» **WHAT THE TASK REQUIRES**
Reproduce every one of the records below line for line, with no changes to any field or value.
=-=-=
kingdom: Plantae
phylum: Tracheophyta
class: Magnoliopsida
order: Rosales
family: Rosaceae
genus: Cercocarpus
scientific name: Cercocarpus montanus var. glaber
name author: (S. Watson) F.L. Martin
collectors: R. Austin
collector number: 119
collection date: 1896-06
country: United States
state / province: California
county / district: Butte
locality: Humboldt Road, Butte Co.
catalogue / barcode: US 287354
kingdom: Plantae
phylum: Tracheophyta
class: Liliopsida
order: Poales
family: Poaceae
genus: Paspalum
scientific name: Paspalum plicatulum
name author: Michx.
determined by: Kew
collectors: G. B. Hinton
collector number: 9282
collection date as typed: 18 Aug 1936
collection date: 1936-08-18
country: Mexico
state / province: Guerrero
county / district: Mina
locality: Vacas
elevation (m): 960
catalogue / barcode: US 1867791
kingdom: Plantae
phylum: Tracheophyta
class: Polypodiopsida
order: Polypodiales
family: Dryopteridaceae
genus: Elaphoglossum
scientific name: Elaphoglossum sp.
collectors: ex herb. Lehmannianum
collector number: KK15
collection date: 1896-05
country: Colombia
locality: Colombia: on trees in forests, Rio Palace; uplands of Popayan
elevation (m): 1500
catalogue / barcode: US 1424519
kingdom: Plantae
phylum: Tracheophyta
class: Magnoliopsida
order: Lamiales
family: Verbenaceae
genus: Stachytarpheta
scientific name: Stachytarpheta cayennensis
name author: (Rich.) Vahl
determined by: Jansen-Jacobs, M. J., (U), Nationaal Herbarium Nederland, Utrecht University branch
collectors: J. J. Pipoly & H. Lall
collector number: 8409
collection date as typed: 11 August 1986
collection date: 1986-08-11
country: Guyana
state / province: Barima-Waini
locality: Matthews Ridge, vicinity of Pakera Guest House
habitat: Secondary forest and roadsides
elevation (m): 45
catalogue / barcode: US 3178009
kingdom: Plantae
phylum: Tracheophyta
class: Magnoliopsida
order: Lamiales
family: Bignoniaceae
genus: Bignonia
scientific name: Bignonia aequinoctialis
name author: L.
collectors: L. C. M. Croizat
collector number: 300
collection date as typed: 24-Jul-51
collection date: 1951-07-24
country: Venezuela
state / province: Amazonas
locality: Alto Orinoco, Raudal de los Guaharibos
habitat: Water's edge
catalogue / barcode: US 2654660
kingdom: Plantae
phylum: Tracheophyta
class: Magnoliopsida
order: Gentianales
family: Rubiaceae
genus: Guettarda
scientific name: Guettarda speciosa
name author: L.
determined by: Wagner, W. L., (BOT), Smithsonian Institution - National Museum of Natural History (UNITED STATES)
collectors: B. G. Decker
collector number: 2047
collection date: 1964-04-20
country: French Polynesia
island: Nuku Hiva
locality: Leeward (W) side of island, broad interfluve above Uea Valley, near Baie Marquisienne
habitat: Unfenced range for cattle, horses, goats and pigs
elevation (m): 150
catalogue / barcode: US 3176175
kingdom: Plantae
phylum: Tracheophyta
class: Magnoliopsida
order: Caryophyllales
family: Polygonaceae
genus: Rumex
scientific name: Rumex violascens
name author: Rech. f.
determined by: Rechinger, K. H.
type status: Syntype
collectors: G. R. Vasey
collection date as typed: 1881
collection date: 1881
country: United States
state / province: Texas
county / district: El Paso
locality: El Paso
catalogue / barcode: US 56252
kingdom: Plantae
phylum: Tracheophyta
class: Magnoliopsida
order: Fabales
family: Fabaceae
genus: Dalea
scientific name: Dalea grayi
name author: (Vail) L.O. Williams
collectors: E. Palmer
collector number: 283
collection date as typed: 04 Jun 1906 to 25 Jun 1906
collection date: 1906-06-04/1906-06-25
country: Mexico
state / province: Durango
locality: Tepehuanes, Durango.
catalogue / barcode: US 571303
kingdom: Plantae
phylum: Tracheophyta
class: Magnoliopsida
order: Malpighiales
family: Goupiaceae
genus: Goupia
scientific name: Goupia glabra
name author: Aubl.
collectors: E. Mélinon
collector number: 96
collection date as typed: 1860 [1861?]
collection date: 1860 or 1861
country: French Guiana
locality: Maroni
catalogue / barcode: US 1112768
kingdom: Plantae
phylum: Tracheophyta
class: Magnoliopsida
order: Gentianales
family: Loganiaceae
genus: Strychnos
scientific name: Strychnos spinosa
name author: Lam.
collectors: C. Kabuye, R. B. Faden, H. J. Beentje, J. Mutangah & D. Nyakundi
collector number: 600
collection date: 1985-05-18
=-=-=
» **OUTPUT FOR THIS TASK**
kingdom: Plantae
phylum: Tracheophyta
class: Magnoliopsida
order: Rosales
family: Rosaceae
genus: Cercocarpus
scientific name: Cercocarpus montanus var. glaber
name author: (S. Watson) F.L. Martin
collectors: R. Austin
collector number: 119
collection date: 1896-06
country: United States
state / province: California
county / district: Butte
locality: Humboldt Road, Butte Co.
catalogue / barcode: US 287354
kingdom: Plantae
phylum: Tracheophyta
class: Liliopsida
order: Poales
family: Poaceae
genus: Paspalum
scientific name: Paspalum plicatulum
name author: Michx.
determined by: Kew
collectors: G. B. Hinton
collector number: 9282
collection date as typed: 18 Aug 1936
collection date: 1936-08-18
country: Mexico
state / province: Guerrero
county / district: Mina
locality: Vacas
elevation (m): 960
catalogue / barcode: US 1867791
kingdom: Plantae
phylum: Tracheophyta
class: Polypodiopsida
order: Polypodiales
family: Dryopteridaceae
genus: Elaphoglossum
scientific name: Elaphoglossum sp.
collectors: ex herb. Lehmannianum
collector number: KK15
collection date: 1896-05
country: Colombia
locality: Colombia: on trees in forests, Rio Palace; uplands of Popayan
elevation (m): 1500
catalogue / barcode: US 1424519
kingdom: Plantae
phylum: Tracheophyta
class: Magnoliopsida
order: Lamiales
family: Verbenaceae
genus: Stachytarpheta
scientific name: Stachytarpheta cayennensis
name author: (Rich.) Vahl
determined by: Jansen-Jacobs, M. J., (U), Nationaal Herbarium Nederland, Utrecht University branch
collectors: J. J. Pipoly & H. Lall
collector number: 8409
collection date as typed: 11 August 1986
collection date: 1986-08-11
country: Guyana
state / province: Barima-Waini
locality: Matthews Ridge, vicinity of Pakera Guest House
habitat: Secondary forest and roadsides
elevation (m): 45
catalogue / barcode: US 3178009
kingdom: Plantae
phylum: Tracheophyta
class: Magnoliopsida
order: Lamiales
family: Bignoniaceae
genus: Bignonia
scientific name: Bignonia aequinoctialis
name author: L.
collectors: L. C. M. Croizat
collector number: 300
collection date as typed: 24-Jul-51
collection date: 1951-07-24
country: Venezuela
state / province: Amazonas
locality: Alto Orinoco, Raudal de los Guaharibos
habitat: Water's edge
catalogue / barcode: US 2654660
kingdom: Plantae
phylum: Tracheophyta
class: Magnoliopsida
order: Gentianales
family: Rubiaceae
genus: Guettarda
scientific name: Guettarda speciosa
name author: L.
determined by: Wagner, W. L., (BOT), Smithsonian Institution - National Museum of Natural History (UNITED STATES)
collectors: B. G. Decker
collector number: 2047
collection date: 1964-04-20
country: French Polynesia
island: Nuku Hiva
locality: Leeward (W) side of island, broad interfluve above Uea Valley, near Baie Marquisienne
habitat: Unfenced range for cattle, horses, goats and pigs
elevation (m): 150
catalogue / barcode: US 3176175
kingdom: Plantae
phylum: Tracheophyta
class: Magnoliopsida
order: Caryophyllales
family: Polygonaceae
genus: Rumex
scientific name: Rumex violascens
name author: Rech. f.
determined by: Rechinger, K. H.
type status: Syntype
collectors: G. R. Vasey
collection date as typed: 1881
collection date: 1881
country: United States
state / province: Texas
county / district: El Paso
locality: El Paso
catalogue / barcode: US 56252
kingdom: Plantae
phylum: Tracheophyta
class: Magnoliopsida
order: Fabales
family: Fabaceae
genus: Dalea
scientific name: Dalea grayi
name author: (Vail) L.O. Williams
collectors: E. Palmer
collector number: 283
collection date as typed: 04 Jun 1906 to 25 Jun 1906
collection date: 1906-06-04/1906-06-25
country: Mexico
state / province: Durango
locality: Tepehuanes, Durango.
catalogue / barcode: US 571303
kingdom: Plantae
phylum: Tracheophyta
class: Magnoliopsida
order: Malpighiales
family: Goupiaceae
genus: Goupia
scientific name: Goupia glabra
name author: Aubl.
collectors: E. Mélinon
collector number: 96
collection date as typed: 1860 [1861?]
collection date: 1860 or 1861
country: French Guiana
locality: Maroni
catalogue / barcode: US 1112768
kingdom: Plantae
phylum: Tracheophyta
class: Magnoliopsida
order: Gentianales
family: Loganiaceae
genus: Strychnos
scientific name: Strychnos spinosa
name author: Lam.
collectors: C. Kabuye, R. B. Faden, H. J. Beentje, J. Mutangah & D. Nyakundi
collector number: 600
collection date: 1985-05-18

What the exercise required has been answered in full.